Steamers offered service between New York and New England via Long Island Sound starting in the 182Os. These boats remained popular long after railroads offered competing service, with the last of them retiring in 1937. Fulton saw inland rivers as a prime market for steamboat traffic and tried to develop such service early on. His first boat left Pittsburgh in 1811 for New Orleans. Steamboats not only were faster than barges and keelboats but could travel upstream against the current, making twoway travel possible. As pioneer settlements like Cincinnati and St. Louis grew, the prospects of the river steamer expanded. By 1850 more than 700 plied the Ohio and Mississippi Rivers. Unusually cheap fares and good meals did much to stimulate travel, and cotton, salt, and agricultural products provided large cargoes. Packet travel flourished until around 1880 and then slowly ebbed away over the next half-century.

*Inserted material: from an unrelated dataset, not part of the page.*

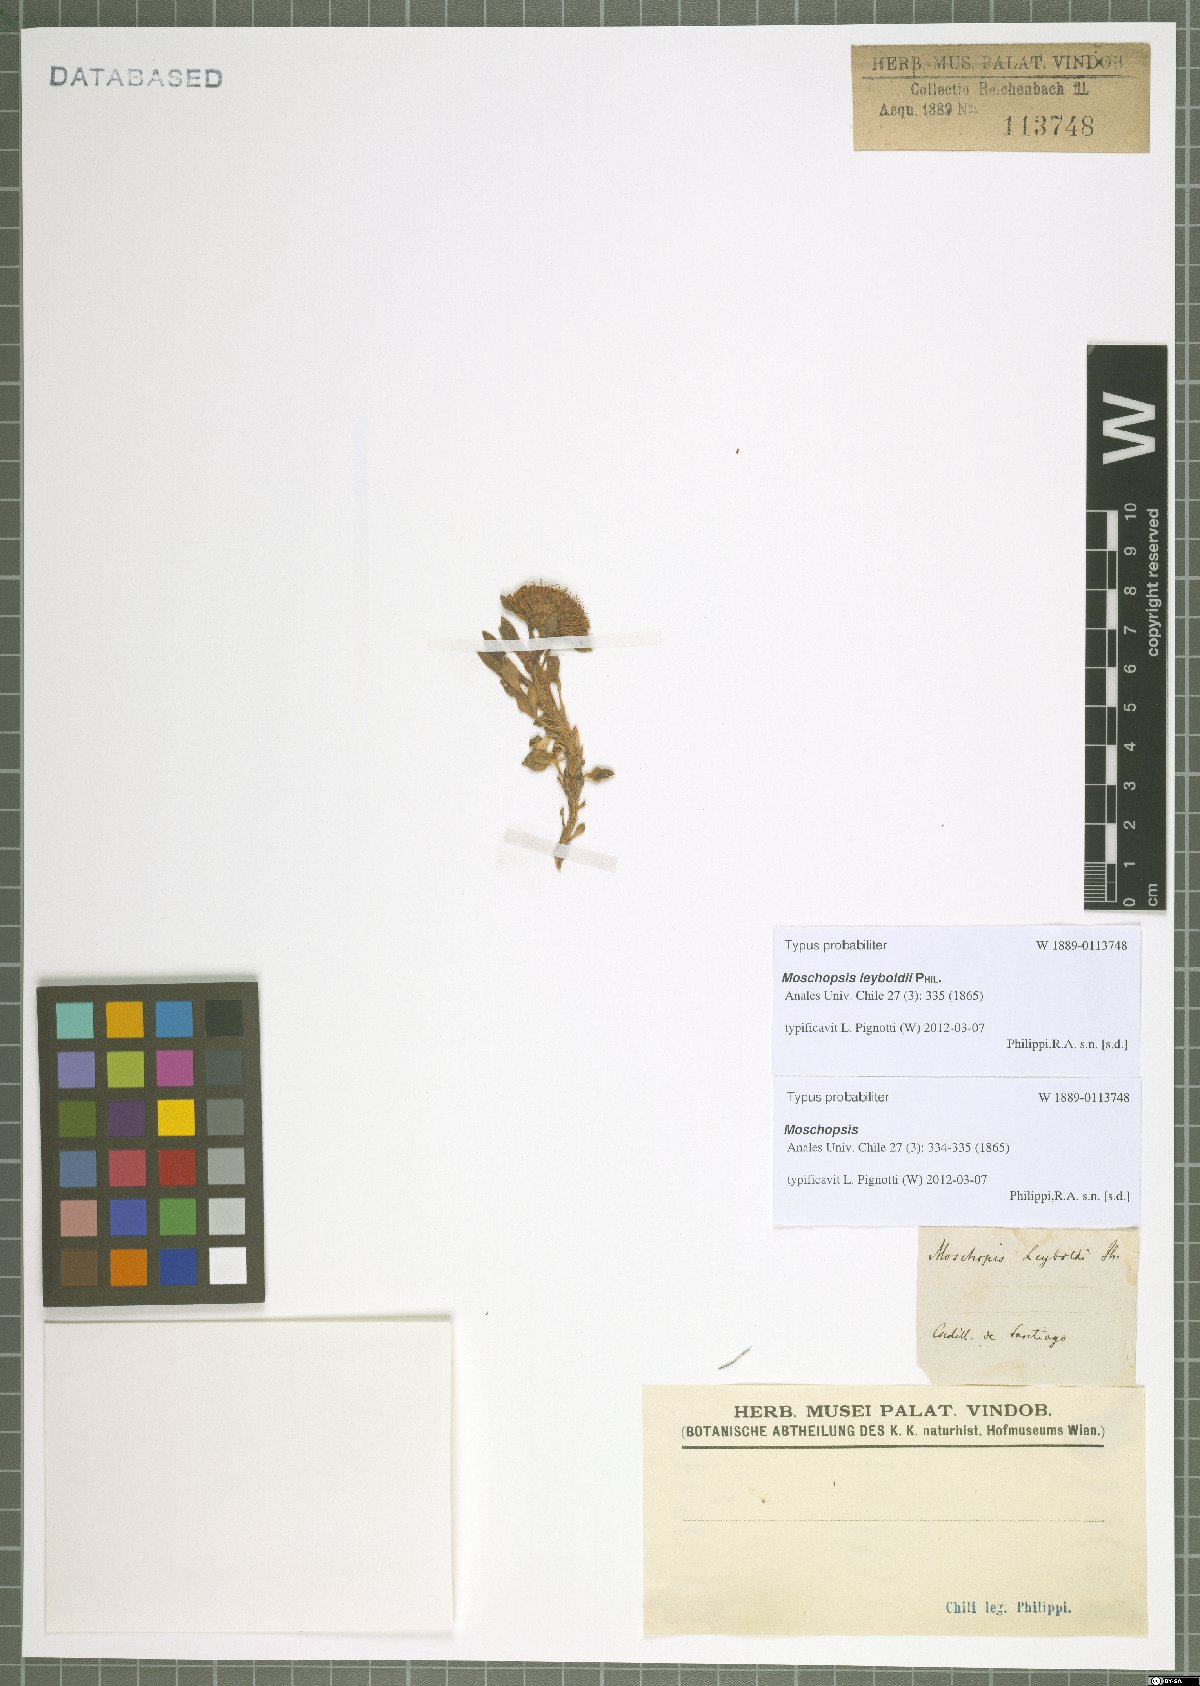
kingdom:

The last steam towboat tied up in 1967.
The first Great Lakes steamers appeared in 1816. They multiplied as Cleveland, Detroit, and Buffalo blossomed into centers of trade and industry. In 1840 there were 48 steamers; by 1876 there were 885. Some passenger vessels on the lakes carried upward of 1,500 passengers plus large cargoes. Their biggest traffic was iron ore lugged from Minnesota to Pennsylvania, often 70 million tons of it a year. Steam prevailed on the lakes until about 1960, when diesel-powered vessels became more popular.
Steamers began to cross the oceans in 1838, their ability to maintain a dependable schedule making them preferable to sailing ships. A normal crossing by sail took a month; by 1860 most travelers, including emigrants, traveled on steamers that took only about a week. Britain controlled the trade; the only serious competitors were the German lines. By 1899 there were 15,000 oceangoing steamers of 100 tons or more on the high seas, a third of them British. Fulton’s breakthrough had grown into a gigantic international business.
The great ocean liners seemed destined to rule international travel forever, and as late as 1952 many investors believed they still had a long future. The United States entered service that year with 12 decks for nearly 2,000 passengers and a steam power plant rated at 240,000 horsepower. She swept along at 40 miles an hour, crossing the Atlantic in just three days and 10 hours. But by 1960 jets were making the same trip in a few hours. By 1972 airlines had over 80 percent of this traffic. The age that Robert Fulton had inaugurated was finally over, more than a century and a half later.